I’ve been struggling to wrap my brain around the right way to make device-independent, future-proofed, “pose + boolean” action, like a “teleport” action that needs to know when a user presses a button, and also needs to know the pose of the action source at the time the button was pressed.
It seems like the recommended way to do this is to have two XrActions, a Boolean and a Pose, that are queried at the same time. The problem here is that users can bind any number of action sources onto the Boolean XrAction, and I need some way to associate a Pose with the Boolean action. This is where subaction paths come in.
If this is an XrSystem composed of a current-day VR HMD with two 6-DOF tracked controllers, this isn’t really a problem. The suggested way to support this is to create a Boolean “teleport” XrAction, as well as a Pose “teleport_pose” XrAction. Bind “teleport” to a button on the left and right controllers, bind “teleport_pose” to a Pose source on the left and right controllers. Then, in the application loop, use subaction paths “/user/hand/left” and “/user/hand/right” whenever querying the state of the “teleport” and “teleport_pose” actions. This tells you which “teleport_pose” to use for the ray cast if you ever see the “teleport” action is active.
This works fine, but requires the application make hard-coded assumptions that the only subaction paths that it will ever care about will be “/user/hand/right” and “/user/hand/left”. This might not be true! Consider the following hypothetical scenarios:
- A user wants to bind the “teleport_pose” to the head pose, so they teleport to where their head is pointing.
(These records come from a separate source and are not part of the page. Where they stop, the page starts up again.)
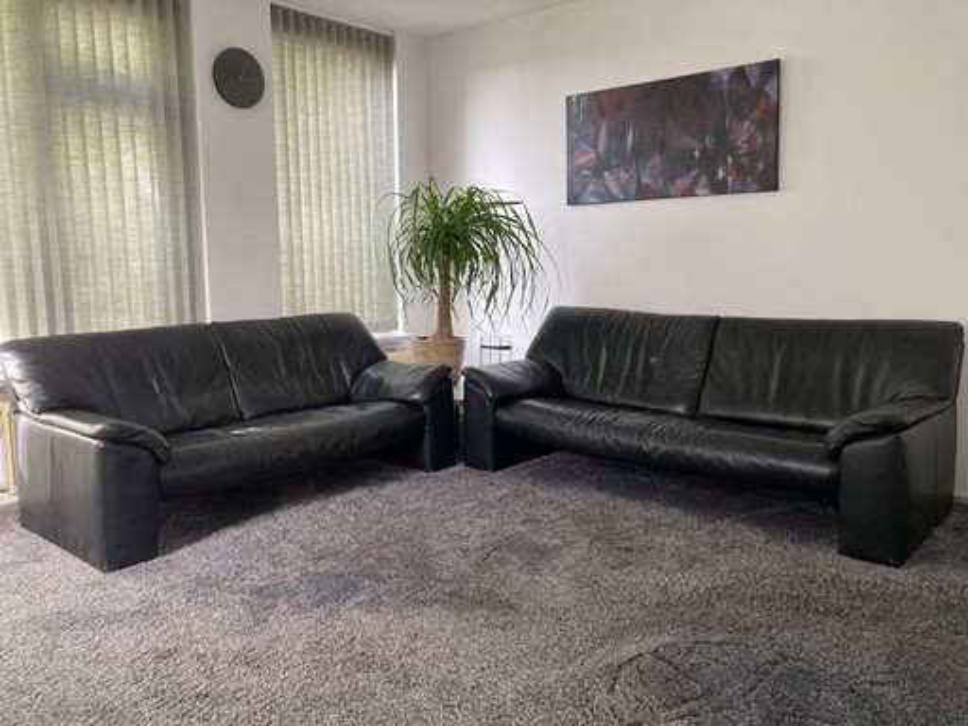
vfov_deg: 49.7
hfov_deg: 63.4
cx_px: 484
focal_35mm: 28
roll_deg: +0.3
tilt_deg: -7.5
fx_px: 783
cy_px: 363
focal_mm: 3.99
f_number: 1.8
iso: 125
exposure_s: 1/60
The application can’t detect this situation since it’s testing the “teleport_pose” action against “/user/hand/left” and “/user/hand/right” subaction paths, which would exclude the head pose!
- A user has an eye tracking system and wants to bind the “teleport_pose” to their eye gaze pose, so that they teleport where they’re looking. Again, the application can’t detect this situation since it’s testing the “teleport_pose” action against “/user/hand/left” and “/user/hand/right”, which would exclude the eye gaze pose!
You could argue that the application should also be testing “/user” as one of its subaction paths, but this just kicks the can down the road a bit longer: it buckets all pose sources that “aren’t the user’s hands” into a single subaction. You’re now effectively limiting the user to only be able to bind 3 pose sources for the “teleport_pose” action, since it can only test 3 subaction paths, and if you ended up with two Pose sources on your head (head pose and eye gaze) you’re out of luck: you can only bind one of them to that action, or the system can’t tell them apart with subaction paths alone.
This is a somewhat contrived example, but I’m using it to try and illustrate that problems arise when using subaction paths to correlate a Pose action with any of the other action types.
A potential way to solve this would be to have a way to ask the XrSystem what subaction paths it should be checking for a particular action. The binding UI might need to provide a way for the user to specify these subaction paths for each action, and the XrSystem would need to provide enough valid subaction paths to be able to differentiate between devices in similar body locations. For example, you might need a “/user/head” and a “/user/head/eye” subpath to be able to tell the head and eye poses appart.
An alternate solution would be to have combined PoseAndXXX action types that provide a combined Pose + action value as a single action. The user could still bind multiple Pose sources to this action, and could bind multiple value sources as well. The binding UI would provide a way for the user to map (value source) -> (pose source) for the action, and would allow the user to bind multiple (value source) -> (pose source) combinations to the same action. For example, the user might bind the same pose source multiple times with different value sources if they wanted multiple buttons on the same controller to trigger the “teleport” action. The binding UI would not be allowed to bind multiple pose sources to the same value source on a single action: an action cannot simultaneously be occurring at two different locations!
Has anyone else thought about this problem? Anyone have any thoughts? Am I way off base with my thinking about how the OpenXR Input system works?